Comments : Friendship forever lost

  • I hate when a guy says lets just be friends.I love this poem though!Written beautifully!5/5

  • 17 years ago

    by Loved In Hell

    Wow this is really good its soo sad i know what its like to lose friends but you captured the words perfectly keep it up

    laura

  • 17 years ago

    by Monica AKA Mika

    This is a really cute poem i think imma have my friend ashley read this..she is going through this exact problem..dont worry i will have your name on it lol...your a great writter!

  • 17 years ago

    by Twobit

    Are you kidding!
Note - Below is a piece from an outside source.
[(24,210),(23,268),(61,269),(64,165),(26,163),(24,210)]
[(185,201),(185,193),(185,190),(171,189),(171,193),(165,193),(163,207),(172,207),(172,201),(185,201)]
This poem's flow is excellent! 5/5

  • 17 years ago

    by Stephanie Naylor

    I thought that this was a very well written poem and the emotions were good and you wrote about something that alot of people can relate to, 5/5

  • 17 years ago

    by Cella Bella

    First line, second stanza, it should be were instead of was. The emotion is greatly expressed though. so 5/5

    marcella

  • 17 years ago

    by Michael D Nalley

    Very honest emotion flows straight from the heart

  • 17 years ago

    by Gizmo

    The emotion is powerful :]

  • 17 years ago

    by Jenna

    This piece is powerful and sad...i hate when guys say lets be friends...your emotions were definently expressed beautifully. keep it up hun!

    MickeysBabyGurl

  • 17 years ago

    by ECILA ice

    All i can say is that you have putted a lot of your emotions in this one and i really appreciate it 'coz i can feel the vivid emotions, such as the gloom and torment that you're bearing.. but honestly, this poem will look more beautiful if you just make the flow and the setting more fix though i can get the point and i can see the picture in it (but not so clear).. good work!! hope i didn't offend you.

  • 17 years ago

    by The Queen of Spades

    I liked how you added the note on bottom, sometimes its crucial to realize that poems aren't being written to be perfect but instead they're being written out of need. This is what makes poem like these so pure because they're so heartfelt and created out of pure emotion.

  • 17 years ago

    by skynerraw

    It was really good, I'm glad you put that at the bottom, it doesn't need to be perfect, just get out how you feel because you need to.

    "there was a time you held my hand,
    helping me get through life.
    but now you are nothing but rude,
    and tell me i have no life."

    That was the only thing that you used life twice, but it was really good, you don't need to perfect it. it was great.